Mais le plus irrésistible est probablement l’amour du cinéma dont transpire Mommy. Un amour qui permet que s’enchaînent les grands moments, les grandes scènes parce Dolan n’a aucun complexe à en offrir trop, mais qui surtout permet de voir (à nouveau ?) le cinéma comme un art du vivant, un art aux mille et une ressources expressives, un art où tout n’a pas encore été exploré et qui, n’ayant, aux yeux du cinéaste, à se plier à aucune convention, parvient à hurler sa liberté avec un panache désarçonnant. Oui, Dolan a réussi un film formidable, car il a compris qu’il n’avait pas à être présent à l’écran pour être dans son film, sans cesse. Son style, son regard, sa tendresse, son exubérance… et surtout, sa candeur sont de chaque plan, de chaque instant.

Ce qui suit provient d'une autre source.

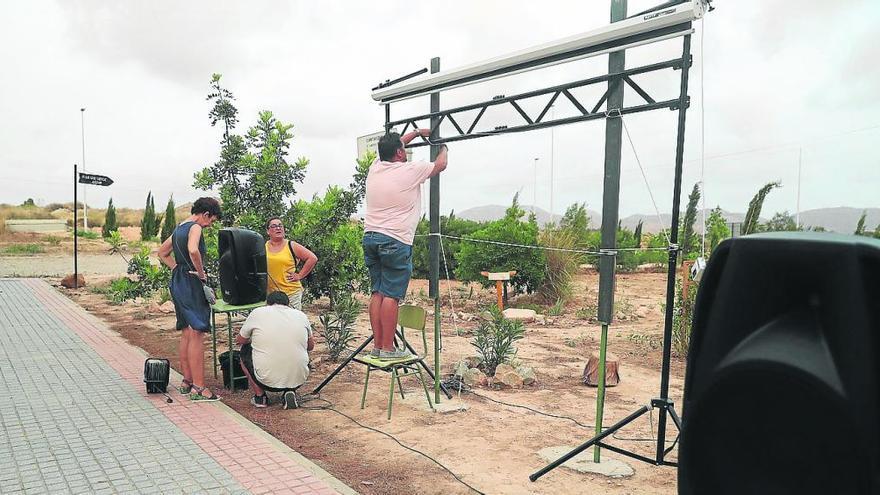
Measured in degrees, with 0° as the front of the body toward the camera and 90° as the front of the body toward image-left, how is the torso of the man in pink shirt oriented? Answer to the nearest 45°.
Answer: approximately 225°

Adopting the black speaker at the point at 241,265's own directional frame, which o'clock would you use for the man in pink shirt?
The man in pink shirt is roughly at 9 o'clock from the black speaker.

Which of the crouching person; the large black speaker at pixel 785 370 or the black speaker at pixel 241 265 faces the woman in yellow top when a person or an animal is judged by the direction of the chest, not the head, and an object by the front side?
the crouching person

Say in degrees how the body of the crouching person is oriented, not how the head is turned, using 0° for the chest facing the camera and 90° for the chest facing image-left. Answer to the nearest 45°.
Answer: approximately 180°

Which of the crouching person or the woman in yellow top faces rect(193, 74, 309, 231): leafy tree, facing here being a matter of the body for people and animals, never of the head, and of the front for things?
the crouching person

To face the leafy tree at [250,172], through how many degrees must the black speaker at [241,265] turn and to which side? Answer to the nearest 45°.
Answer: approximately 135° to its right

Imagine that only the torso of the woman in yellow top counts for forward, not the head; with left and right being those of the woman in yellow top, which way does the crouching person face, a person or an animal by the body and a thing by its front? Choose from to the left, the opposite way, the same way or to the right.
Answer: the opposite way

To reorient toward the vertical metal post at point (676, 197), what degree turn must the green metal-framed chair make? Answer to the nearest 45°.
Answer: approximately 90° to its left

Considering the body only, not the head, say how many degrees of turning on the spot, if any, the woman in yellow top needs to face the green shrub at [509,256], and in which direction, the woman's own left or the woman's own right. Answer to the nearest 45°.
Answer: approximately 135° to the woman's own left

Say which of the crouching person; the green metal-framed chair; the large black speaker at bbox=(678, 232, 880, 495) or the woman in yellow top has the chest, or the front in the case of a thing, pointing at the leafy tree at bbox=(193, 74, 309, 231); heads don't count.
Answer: the crouching person

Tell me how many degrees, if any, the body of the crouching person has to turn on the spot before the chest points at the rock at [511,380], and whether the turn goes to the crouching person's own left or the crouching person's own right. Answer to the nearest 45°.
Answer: approximately 90° to the crouching person's own right
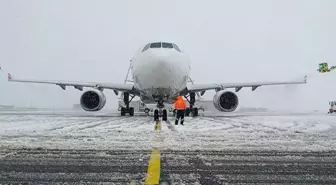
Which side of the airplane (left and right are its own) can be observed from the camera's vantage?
front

Comment ne pas s’y plier ? Oui, l’analyse à froid, l’argumentaire critique traditionnel pourraient facilement trouver de quoi renâcler devant Mommy. Sa façon d’être sans cesse démonstratif, ses répétitions, ses ralentis, son utilisation clipesque de la musique… Oui, tout cela est aussi dans Mommy. Mais voilà un film qui aura tout de même réussi l’impossible : transcender ses propres défauts pour mieux exister comme un film d’une telle sincérité qui ose tout mettre sur la table au risque d’en faire trop, un film si profondément généreux et sentimental au sens noble du terme qu’il commande une réaction aussi physique que directe, à la hauteur de ce qu’il avance. Une réaction bien évidemment amoureuse. Frissons sur les bras, cœur serré, peur et bonheur compris.